By Leanne Tucker, ITWeb portals business developer
Johannesburg, 25 Jan 2007

DataCore offers affordable DR

DataCore says in order to fill the large void in the market that exists for reasonably priced disaster recovery (DR) and business continuity (BC) solutions, the high-end enterprise-class storage systems that can support true failover and multi-site SAN-based disaster recovery systems are usually proprietary, complex and expensive, reports InfoWorld.

When DataCore looked at the marketplace, it found a gap that needed to be filled. George Teixeira, president and CEO of DataCore Software, says: "The total cost of a working system, the high cost of entry and the lack of flexibility and software utility are the real barriers in the SMB space.

"Small to mid-size businesses can't afford to deploy a SAN to manage storage and then pay the additional cost to also do business continuity and disaster recovery. They need a solution that does both and does it at the right price."

DR is key for IT managers

Research and Markets has announced the addition of an in-depth analysis on business continuity and disaster recovery.

The report covers the adoption of business continuity and disaster recovery applications across the business market.

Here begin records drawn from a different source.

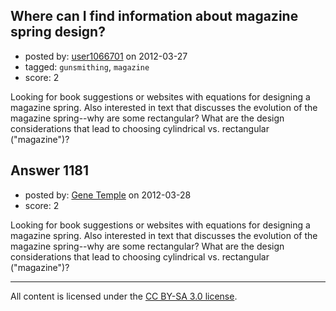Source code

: ## Where can I find information about magazine spring design?

- posted by: [user1066701](https://stackexchange.com/users/-1/497-user1066701) on 2012-03-27
- tagged: `gunsmithing`, `magazine`
- score: 2

Looking for book suggestions or websites with equations for designing a magazine spring. Also interested in text that discusses the evolution of the magazine spring--why are some rectangular? What are the design considerations that lead to choosing cylindrical vs. rectangular ("magazine")?


## Answer 1181

- posted by: [Gene Temple](https://stackexchange.com/users/-1/254-gene-temple) on 2012-03-28
- score: 2

Looking for book suggestions or websites with equations for designing a magazine spring. Also interested in text that discusses the evolution of the magazine spring--why are some rectangular? What are the design considerations that lead to choosing cylindrical vs. rectangular ("magazine")?



---

All content is licensed under the [CC BY-SA 3.0 license](https://creativecommons.org/licenses/by-sa/3.0/).
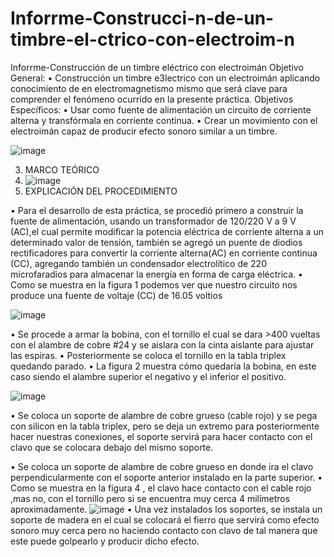 # Inforrme-Construcci-n-de-un-timbre-el-ctrico-con-electroim-n
Inforrme-Construcción de un timbre eléctrico con electroimán
Objetivo General:
•	Construcción  un timbre e3lectrico con un electroimán aplicando conocimiento de en electromagnetismo mismo que será clave para comprender el fenómeno ocurrido en la presente práctica.
Objetivos Específicos:
•	Usar como fuente de alimentación un circuito de corriente alterna y transfórmala en corriente continua.
•	Crear un movimiento con el electroimán capaz de producir efecto sonoro similar a un timbre.

![image](https://user-images.githubusercontent.com/93946423/156944863-8ebab911-9a1f-49a3-9597-0ebaa6b88eeb.png)



3. MARCO TEÓRICO
4. ![image](https://user-images.githubusercontent.com/93946423/156944702-8cb6aa59-6569-4745-bad0-e7b826b4e1f6.png)
4. EXPLICACIÓN DEL PROCEDIMIENTO

•	Para el desarrollo de esta práctica, se procedió primero a construir la fuente de alimentación, usando un transformador de 120/220 V a 9 V (AC),el cual permite modificar la potencia eléctrica de corriente alterna a un determinado valor de tensión, también se agregó un puente de diodios rectificadores para convertir la corriente alterna(AC) en corriente continua (CC), agregando también un condensador electrolítico de 220 microfaradios para almacenar la energía en forma de carga eléctrica.
•	Como se muestra en la figura 1 podemos ver que nuestro circuito nos produce una fuente de voltaje (CC) de 16.05 voltios

![image](https://user-images.githubusercontent.com/93946423/156945665-9484beaa-e7eb-4c57-a78a-a9fcffb14e61.png)

•	Se procede a armar la bobina, con el tornillo el cual se dara >400 vueltas con el alambre de cobre #24 y se aislara con la cinta aislante para ajustar las espiras.
•	Posteriormente se coloca el tornillo en la tabla triplex quedando parado.
•	La figura 2 muestra cómo quedaría la bobina, en este caso siendo el alambre superior el negativo y el inferior el positivo.

![image](https://user-images.githubusercontent.com/93946423/156945677-0828d8c0-0391-4a68-9dcc-06b51853bae5.png)

•	Se coloca un soporte de alambre de cobre grueso (cable rojo)  y se pega con silicon en la tabla triplex, pero se deja un extremo para posteriormente hacer nuestras conexiones, el soporte servirá para hacer contacto con el clavo que se colocara debajo del mismo soporte.

•	Se coloca un soporte de alambre de cobre  grueso en donde ira el clavo perpendicularmente con el soporte anterior instalado en la parte superior.
•	Como se muestra en la figura 4 , el clavo hace contacto con el cable rojo ,mas no, con el tornillo pero si se encuentra muy cerca 4 milímetros aproximadamente. 
![image](https://user-images.githubusercontent.com/93946423/156945706-e26944de-9f5f-4d23-85f5-1a76bf87bdee.png)
•	Una vez instalados los soportes, se instala un soporte de madera en el cual se colocará el fierro que servirá como efecto sonoro muy cerca pero no haciendo contacto con clavo de tal manera que este puede golpearlo y producir dicho efecto.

The results are segmented by size of business, as well as professional services, government, education and healthcare industries.

The report claims DR/BC is a key priority and ongoing activity for IT managers. It adds that it is an important component that businesses seeking bundled offerings look for. Since DR/BC plans can involve multiple layers of complexity, the report discusses options that businesses and service providers must consider in formulating such strategies.

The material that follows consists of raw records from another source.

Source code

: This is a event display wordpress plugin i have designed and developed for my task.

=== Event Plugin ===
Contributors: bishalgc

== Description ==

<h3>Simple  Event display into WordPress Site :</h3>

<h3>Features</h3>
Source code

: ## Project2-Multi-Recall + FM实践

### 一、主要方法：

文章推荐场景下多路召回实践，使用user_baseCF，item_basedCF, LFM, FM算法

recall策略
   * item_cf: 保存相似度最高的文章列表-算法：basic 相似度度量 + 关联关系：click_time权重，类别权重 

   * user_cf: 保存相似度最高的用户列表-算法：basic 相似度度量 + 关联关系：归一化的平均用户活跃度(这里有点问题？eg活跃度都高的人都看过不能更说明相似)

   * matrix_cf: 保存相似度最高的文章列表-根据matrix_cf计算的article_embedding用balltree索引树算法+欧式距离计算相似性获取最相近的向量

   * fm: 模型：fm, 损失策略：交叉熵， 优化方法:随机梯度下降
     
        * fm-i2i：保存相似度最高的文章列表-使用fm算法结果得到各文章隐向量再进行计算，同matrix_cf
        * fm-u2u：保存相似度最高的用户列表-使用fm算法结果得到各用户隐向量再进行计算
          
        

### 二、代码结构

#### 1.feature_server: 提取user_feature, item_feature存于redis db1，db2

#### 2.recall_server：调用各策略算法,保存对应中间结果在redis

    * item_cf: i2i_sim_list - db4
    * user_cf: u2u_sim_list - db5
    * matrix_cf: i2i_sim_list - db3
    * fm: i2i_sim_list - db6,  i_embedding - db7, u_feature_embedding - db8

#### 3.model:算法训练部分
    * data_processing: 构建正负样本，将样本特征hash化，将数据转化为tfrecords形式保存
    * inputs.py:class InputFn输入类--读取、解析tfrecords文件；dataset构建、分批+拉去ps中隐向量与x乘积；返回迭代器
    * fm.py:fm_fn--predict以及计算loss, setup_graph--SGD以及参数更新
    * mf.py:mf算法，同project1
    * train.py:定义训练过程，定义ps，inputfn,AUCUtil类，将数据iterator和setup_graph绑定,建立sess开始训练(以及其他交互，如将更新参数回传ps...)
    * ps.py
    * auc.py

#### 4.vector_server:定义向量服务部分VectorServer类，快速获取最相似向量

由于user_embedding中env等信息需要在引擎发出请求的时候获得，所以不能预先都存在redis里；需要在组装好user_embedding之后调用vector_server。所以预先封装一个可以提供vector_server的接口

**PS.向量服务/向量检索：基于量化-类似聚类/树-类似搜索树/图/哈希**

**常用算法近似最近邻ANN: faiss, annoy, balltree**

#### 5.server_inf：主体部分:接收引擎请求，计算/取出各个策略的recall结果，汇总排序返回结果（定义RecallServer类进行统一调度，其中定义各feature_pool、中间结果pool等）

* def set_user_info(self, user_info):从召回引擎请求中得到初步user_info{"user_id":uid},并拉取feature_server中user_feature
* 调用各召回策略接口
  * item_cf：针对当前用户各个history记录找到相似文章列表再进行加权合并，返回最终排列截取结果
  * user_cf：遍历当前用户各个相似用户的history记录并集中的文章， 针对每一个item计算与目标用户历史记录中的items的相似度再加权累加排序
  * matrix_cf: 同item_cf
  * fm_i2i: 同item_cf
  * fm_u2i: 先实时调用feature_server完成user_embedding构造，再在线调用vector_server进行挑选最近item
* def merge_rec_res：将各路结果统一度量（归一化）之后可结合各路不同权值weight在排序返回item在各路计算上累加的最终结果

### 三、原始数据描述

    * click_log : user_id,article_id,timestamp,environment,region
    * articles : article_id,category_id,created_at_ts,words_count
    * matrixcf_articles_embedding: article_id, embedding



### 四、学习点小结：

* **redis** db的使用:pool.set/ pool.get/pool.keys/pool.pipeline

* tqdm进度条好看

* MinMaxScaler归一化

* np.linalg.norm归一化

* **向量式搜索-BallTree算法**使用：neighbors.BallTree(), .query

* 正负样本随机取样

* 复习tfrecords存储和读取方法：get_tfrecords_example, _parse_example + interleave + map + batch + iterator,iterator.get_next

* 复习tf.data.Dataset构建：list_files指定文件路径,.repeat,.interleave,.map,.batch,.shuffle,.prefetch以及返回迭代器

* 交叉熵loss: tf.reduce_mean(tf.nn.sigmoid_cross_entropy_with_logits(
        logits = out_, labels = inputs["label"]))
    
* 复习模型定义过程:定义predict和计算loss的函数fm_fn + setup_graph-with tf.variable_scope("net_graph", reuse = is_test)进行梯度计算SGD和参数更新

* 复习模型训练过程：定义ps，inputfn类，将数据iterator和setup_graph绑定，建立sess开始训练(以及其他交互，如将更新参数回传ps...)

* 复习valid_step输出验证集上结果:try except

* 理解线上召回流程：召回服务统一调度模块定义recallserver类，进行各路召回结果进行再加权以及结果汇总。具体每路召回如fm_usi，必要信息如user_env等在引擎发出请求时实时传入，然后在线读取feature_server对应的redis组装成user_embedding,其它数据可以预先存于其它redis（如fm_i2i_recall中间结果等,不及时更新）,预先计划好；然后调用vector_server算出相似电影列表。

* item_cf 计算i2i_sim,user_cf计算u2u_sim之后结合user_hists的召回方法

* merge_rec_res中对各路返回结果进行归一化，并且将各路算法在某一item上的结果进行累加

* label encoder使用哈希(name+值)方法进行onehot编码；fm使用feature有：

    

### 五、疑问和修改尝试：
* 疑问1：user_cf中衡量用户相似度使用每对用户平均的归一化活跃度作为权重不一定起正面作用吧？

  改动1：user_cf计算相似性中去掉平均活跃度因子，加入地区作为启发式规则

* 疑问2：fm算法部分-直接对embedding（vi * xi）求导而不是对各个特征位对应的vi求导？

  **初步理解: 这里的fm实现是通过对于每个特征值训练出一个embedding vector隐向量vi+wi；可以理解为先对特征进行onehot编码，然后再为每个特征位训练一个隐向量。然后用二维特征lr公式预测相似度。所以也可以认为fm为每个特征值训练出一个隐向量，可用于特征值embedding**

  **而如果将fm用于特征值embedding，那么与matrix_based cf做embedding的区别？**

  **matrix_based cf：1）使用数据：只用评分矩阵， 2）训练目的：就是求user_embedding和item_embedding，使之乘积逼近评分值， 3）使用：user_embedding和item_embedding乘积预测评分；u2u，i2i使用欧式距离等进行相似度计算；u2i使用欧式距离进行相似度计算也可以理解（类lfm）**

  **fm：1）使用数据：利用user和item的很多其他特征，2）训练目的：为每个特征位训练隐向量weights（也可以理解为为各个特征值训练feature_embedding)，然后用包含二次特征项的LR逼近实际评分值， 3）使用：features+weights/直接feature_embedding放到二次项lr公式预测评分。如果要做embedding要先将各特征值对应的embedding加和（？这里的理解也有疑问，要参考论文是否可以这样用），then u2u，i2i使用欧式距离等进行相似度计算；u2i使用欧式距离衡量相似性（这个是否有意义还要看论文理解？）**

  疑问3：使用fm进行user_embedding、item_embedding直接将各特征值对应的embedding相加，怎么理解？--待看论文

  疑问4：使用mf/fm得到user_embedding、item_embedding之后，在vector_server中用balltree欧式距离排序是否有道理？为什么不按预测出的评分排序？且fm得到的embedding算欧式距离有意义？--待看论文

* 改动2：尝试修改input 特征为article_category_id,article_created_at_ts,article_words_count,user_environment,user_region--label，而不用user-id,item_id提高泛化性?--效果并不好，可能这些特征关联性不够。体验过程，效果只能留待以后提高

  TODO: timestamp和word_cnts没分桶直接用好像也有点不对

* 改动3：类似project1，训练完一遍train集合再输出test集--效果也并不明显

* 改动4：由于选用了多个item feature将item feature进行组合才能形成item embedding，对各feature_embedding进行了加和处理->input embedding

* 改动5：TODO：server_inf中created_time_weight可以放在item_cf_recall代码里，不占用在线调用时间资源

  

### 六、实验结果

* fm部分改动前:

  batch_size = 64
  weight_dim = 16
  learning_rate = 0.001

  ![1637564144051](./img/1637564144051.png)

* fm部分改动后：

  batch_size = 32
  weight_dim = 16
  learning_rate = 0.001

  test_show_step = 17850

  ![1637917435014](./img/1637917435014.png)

Sun undercuts Red Hat on support pricing

Sun Microsystems is presenting a challenge to Red Hat with competitively priced support in an update of its Solaris 10 operating system, reports CIO India.

Open source Solaris comes with support subscriptions that Sun says is half the price of a comparable support plan from Red Hat, the largest Linux distributor.

Red Hat has faced support price pressure from others, most notably a deal announced in October 2006 by database software company Oracle.